On tenterhooks

by Laura Collacott

International anxiety has followed the American sub-prime crisis with fears of a domino effect around the world. Laura Collacott finds out if these fears are justified.

The world is hesitantly moving forward in its business transactions at the moment, fearful that the global economy will implode any second and plunge the international community into free fall.

Despite the maxim that ‘if the US economy sneezes’ the world gets sick, Europe’s biggest economies like Germany, France and Britain appear poised to push through any contagion.

Images of the Great Depression that followed Wall Street's 1929 crash are hastily pushed to the back of public conscience but even the strongest minds cannot help but entertain black images of international financial stagnation.

This may be an exaggeration but a very Malthusian angst is detectable amongst investors. When at the end of 2006 Nouriel Roubini, president of Roubini Global Economics, predicted a recession that he said would be "nastier, deeper and more protracted" than the 2001 recession, he was accused of being histrionic.

Critics heartily disagreed with him; one went as far as to call Roubini "the current archetypal Eeyore [Winnie the Pooh's eternally gloomy friend]", in reference to his economic pessimism. By his logic the growth phase that America had been enjoying was in large part supported directly and indirectly by housing.

A burgeoning housing market had fuelled the consumer market as a whole and been responsible for about 30% of the employment growth in the expansion period. A collapse in the housing market would have a domino effect on the rest of the economy.

And yet so far we have not seen a disastrous fallout from the American credit crunch. Global markets have continued to function more or less as normal. The large financial institutions have reported substantial losses and the US is generally considered to be in recession, but international business has not suddenly atrophied.

Though opinion is very much mixed, the truth about the sub-prime mortgage crisis and subsequent effects is, according many experts, far less gloomy than commonly thought.

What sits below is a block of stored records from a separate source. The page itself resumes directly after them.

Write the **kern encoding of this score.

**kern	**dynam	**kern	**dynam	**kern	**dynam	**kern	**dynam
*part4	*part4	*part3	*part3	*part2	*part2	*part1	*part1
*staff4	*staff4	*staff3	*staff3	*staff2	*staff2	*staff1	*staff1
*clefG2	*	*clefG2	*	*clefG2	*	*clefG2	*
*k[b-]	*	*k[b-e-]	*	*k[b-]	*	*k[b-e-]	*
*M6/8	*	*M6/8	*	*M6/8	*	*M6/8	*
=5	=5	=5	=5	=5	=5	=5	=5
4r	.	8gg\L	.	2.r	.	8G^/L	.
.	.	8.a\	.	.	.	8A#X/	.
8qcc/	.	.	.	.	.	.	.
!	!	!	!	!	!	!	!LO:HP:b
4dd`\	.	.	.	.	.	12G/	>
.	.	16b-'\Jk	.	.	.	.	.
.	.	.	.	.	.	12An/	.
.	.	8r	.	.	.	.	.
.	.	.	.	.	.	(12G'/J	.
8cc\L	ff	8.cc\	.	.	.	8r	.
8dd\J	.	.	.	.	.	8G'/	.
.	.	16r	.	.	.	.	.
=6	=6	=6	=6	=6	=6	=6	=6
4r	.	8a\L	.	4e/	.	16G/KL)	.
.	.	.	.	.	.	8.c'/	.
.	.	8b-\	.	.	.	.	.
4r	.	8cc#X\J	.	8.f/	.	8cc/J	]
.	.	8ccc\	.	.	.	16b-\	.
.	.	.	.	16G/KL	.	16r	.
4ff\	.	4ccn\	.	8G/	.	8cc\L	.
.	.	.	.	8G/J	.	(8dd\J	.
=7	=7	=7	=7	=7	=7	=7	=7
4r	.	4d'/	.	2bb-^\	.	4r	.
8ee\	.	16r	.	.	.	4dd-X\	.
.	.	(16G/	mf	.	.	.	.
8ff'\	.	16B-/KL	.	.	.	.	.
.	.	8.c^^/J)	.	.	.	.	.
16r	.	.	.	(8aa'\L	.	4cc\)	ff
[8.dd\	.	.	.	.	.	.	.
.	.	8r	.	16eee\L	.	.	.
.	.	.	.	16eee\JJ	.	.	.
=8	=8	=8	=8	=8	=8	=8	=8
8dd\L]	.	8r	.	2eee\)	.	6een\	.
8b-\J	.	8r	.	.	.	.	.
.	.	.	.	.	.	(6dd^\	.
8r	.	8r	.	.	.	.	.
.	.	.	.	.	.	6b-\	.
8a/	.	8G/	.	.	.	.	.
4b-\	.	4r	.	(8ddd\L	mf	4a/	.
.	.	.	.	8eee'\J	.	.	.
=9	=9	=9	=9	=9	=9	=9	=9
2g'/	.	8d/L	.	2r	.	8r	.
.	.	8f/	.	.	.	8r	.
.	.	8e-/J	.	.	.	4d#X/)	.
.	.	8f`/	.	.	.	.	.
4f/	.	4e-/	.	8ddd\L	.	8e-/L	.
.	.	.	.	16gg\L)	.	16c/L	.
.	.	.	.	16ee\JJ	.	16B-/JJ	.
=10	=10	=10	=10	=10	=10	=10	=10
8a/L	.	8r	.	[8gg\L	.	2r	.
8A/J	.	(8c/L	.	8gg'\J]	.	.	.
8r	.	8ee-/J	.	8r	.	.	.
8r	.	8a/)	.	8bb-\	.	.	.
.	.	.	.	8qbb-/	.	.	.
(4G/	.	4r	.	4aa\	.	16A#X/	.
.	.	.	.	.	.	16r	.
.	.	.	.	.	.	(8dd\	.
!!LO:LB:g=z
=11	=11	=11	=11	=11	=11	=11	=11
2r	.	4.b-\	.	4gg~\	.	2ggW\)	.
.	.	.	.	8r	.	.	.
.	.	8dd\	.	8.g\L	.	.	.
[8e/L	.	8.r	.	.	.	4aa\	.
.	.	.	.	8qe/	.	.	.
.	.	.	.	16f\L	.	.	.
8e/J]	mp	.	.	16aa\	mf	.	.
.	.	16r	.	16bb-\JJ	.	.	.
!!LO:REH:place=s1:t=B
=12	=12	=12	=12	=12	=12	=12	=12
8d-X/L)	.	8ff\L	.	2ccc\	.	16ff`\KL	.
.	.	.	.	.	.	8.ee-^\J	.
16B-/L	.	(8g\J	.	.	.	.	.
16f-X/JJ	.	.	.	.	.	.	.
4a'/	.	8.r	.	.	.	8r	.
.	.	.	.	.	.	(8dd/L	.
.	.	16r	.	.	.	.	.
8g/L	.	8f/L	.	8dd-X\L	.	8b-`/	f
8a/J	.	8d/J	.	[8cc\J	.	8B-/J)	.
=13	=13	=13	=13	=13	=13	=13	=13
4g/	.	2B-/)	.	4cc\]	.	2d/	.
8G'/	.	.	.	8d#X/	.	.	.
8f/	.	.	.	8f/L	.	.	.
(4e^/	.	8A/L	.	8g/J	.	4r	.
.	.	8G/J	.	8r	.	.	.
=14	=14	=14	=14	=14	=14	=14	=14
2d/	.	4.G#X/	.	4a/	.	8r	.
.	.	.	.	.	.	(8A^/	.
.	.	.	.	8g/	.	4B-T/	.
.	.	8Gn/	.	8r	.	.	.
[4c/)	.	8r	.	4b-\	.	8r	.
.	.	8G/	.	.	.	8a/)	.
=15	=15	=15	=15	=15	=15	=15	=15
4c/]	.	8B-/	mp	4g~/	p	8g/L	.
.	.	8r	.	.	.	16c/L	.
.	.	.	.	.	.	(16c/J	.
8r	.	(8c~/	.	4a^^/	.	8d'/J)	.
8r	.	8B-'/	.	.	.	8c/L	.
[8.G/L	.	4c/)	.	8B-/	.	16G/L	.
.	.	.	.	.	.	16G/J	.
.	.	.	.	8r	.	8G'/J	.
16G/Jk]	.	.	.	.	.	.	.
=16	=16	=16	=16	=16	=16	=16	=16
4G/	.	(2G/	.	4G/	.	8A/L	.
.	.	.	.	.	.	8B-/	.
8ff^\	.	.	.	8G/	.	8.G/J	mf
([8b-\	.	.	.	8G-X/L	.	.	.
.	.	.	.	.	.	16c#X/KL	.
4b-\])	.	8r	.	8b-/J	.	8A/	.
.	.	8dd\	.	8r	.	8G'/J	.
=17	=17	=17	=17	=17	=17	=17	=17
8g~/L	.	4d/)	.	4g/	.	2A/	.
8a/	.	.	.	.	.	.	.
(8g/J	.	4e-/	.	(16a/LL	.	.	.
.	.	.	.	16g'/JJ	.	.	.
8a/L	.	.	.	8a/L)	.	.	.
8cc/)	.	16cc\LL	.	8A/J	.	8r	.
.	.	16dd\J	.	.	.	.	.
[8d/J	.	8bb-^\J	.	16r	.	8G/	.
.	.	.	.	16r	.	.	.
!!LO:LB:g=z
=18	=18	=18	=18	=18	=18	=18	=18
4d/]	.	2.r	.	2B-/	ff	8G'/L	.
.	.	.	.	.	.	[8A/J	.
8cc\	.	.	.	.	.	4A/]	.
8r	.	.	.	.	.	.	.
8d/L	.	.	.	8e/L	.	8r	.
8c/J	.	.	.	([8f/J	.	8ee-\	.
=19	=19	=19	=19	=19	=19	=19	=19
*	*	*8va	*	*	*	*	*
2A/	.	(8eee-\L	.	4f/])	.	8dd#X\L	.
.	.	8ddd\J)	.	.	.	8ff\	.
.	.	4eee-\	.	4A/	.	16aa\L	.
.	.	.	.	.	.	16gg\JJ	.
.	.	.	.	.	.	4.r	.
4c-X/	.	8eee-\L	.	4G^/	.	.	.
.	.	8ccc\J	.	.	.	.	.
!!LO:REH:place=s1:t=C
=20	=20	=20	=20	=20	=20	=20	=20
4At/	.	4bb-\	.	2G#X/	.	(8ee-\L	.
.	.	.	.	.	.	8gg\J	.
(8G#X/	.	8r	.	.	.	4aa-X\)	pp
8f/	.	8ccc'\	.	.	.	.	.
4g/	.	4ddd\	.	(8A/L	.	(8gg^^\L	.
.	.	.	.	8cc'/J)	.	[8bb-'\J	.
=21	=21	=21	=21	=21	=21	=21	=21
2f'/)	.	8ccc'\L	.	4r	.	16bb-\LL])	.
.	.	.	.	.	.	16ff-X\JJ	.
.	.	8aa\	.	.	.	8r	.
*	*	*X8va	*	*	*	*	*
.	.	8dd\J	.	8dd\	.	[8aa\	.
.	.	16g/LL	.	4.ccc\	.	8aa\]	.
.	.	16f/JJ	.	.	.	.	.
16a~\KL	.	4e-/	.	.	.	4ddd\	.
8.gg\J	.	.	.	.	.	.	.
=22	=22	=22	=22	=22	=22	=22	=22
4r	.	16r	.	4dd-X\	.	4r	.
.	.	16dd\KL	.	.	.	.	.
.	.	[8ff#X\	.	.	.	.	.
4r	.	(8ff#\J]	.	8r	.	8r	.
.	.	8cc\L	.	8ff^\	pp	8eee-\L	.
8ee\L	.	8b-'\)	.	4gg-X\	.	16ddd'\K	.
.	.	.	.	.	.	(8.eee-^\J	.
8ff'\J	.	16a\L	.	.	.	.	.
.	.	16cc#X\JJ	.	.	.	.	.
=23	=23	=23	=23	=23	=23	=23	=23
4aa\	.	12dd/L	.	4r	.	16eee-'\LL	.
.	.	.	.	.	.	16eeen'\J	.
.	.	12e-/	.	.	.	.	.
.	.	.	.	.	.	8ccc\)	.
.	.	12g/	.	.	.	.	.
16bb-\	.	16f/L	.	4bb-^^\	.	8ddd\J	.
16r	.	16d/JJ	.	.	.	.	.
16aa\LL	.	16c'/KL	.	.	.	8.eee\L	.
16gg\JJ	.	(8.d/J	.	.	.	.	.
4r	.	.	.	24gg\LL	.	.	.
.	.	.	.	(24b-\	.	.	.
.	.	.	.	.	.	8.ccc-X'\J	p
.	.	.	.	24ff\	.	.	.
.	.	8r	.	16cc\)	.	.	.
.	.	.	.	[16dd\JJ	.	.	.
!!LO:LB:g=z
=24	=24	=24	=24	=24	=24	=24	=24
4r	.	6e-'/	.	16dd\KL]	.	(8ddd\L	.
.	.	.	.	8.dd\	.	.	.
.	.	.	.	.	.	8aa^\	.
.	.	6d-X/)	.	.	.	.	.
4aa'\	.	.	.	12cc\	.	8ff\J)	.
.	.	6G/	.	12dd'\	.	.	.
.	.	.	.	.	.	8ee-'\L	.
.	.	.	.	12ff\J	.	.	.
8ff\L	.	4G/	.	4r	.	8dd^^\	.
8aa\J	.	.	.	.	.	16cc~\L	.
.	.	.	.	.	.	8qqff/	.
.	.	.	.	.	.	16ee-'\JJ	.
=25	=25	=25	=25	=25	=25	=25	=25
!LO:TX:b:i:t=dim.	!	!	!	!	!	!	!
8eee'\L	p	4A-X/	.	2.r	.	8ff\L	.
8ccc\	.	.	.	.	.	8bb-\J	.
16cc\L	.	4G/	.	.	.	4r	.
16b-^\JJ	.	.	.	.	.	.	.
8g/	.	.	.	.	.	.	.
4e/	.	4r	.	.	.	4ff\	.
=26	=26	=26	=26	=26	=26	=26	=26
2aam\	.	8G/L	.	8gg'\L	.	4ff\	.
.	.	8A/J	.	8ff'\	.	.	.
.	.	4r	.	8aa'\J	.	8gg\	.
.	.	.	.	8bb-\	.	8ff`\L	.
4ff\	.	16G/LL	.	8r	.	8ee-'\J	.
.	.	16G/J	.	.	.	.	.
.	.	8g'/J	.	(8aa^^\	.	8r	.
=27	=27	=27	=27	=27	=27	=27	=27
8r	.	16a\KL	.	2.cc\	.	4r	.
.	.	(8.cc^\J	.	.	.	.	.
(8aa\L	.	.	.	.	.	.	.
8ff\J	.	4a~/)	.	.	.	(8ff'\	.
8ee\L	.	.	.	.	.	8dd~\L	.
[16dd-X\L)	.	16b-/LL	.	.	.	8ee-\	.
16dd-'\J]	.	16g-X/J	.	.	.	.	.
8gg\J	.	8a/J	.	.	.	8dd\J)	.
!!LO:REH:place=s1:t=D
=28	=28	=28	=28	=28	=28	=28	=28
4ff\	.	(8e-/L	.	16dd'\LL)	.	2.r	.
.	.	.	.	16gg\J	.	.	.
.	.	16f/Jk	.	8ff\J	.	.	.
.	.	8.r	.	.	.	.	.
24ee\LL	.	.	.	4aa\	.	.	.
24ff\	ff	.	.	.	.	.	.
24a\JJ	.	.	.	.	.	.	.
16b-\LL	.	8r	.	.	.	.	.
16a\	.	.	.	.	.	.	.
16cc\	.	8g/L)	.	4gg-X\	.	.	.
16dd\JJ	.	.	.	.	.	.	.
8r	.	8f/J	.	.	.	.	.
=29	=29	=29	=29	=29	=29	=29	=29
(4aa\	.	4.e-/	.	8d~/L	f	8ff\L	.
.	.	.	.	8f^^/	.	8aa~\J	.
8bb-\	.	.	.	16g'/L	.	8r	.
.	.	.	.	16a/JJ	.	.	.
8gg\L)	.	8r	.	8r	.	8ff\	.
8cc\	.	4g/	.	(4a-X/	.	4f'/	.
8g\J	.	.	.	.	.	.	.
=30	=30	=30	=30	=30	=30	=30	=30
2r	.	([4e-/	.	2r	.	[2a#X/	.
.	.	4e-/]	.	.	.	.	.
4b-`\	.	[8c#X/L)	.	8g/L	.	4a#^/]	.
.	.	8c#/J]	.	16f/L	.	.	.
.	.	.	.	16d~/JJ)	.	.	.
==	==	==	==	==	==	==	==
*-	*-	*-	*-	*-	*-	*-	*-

The problems in the USA have all hinged on the credit systems available and a bubble in the housing market. Convention in America allows for consumers to move their mortgages around, refinancing to get the best available deal on interest and release some of the equity in their properties. The easy availability of credit and popular use of home-equity have fuelled a spending boom that came to an abrupt halt when the sub-prime market crashed from overexposure.

In the wake of this collapse, financial institutions have had to rally to protect themselves from losses as far as possible but the damage has been difficult to avoid, as demonstrated by the figures.

As big losses have been reported by major banks, confidence in certain investment vehicles has wavered. Risk aversion has become the order of the day, having a knock on effect on investments such as equities. Conversely, gold is seen as a much more stable asset and so has seen a surge in prices as people choose safer options.